No, seriously, Stephen. Seriously. Listen up. Now that I take a closer look at your IMDB page, I have to be even more firm about this: you need to fire your agent and you need to do it as soon as bloody well possible. Because, as if your past wasn't bad enough, your future isn't looking too bright either. Indeed Stephen's got three movies coming up in the next year or two, and out of the three, only one doesn't scream "hellishly bad drivel" to me.
The first is a movie based on a video game, always a bad sign, called "Alone in the Dark" and starring Christian Slater. Slater plays a detective who investigates paranormal crimes and the plot has to do with evil demons and cults and stuff like that. Sounds craptabulous (meaning it might be an entertaining hideous dog of a movie), but it isn't going to earn him any critical kudos whatsoever. And neither will Dorff's next outing, "Tennis, Anyone?" which was written, directed by, and stars Donal Logue, a future Boyfriend of the Week, but one who likewise has a nasty track record of craptabulousness. It's a comedy about has-been Hollywood types addicted to celebrity tennis matches. Yawn. And then finally, the only one that has an ounce of promise, "Shadowboxer" in 2005, starring Helen Mirren and Cuba Gooding Jr. This one's a thriller (bad sign, but hey, Helen Mirren means it can't be all that bad, right?) about a woman and her step-son, contract killers with an unusual bond.
So Stephen, please, I'm begging you. Send me the script next time. BEFORE you sign the contract. I think together we can turn this whole career around for you. And I'll even work cheap -- you can pay me by taking your shirt off, flexing, and giving me a smooch. One smooch for every star Ebert gives your next movie -- incentive to make it a good one.
For biographical information about Stephen Dorff, check out the links below (this write-up was just getting toooooo long!).

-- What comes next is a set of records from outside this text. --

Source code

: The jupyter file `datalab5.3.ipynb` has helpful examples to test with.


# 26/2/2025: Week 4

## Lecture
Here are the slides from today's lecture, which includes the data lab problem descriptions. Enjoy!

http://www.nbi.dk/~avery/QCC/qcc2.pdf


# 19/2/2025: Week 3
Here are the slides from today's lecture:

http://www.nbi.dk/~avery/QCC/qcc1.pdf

MacGyver Factor Score: 92.472%. Points off because one of the very first things Stephen does in the "Everytime" video is break a perfectly good martini glass which, where I come from, is no less than a mortal sin. Lucky for his soul, it appeared not to contain a martini at the time. However, points back because shortly after the glass is destroyed, Stephen pulls his shirt off, and it's not long after that that we get to see his muscles ripple when he's hoisting the dead Britney out of her gray-watered bathtub (what is in that water, by the way? Note to self, do not bathe in Vegas!). I can't get enough of the bathtub scene. Or that scene in the very beginning where he's yelling at the paparazzi. The veins in his neck pop out and I just want to KISS them. There's something very wrong with me. However, I'm sure it's nothing another 96,437 viewings won't fix.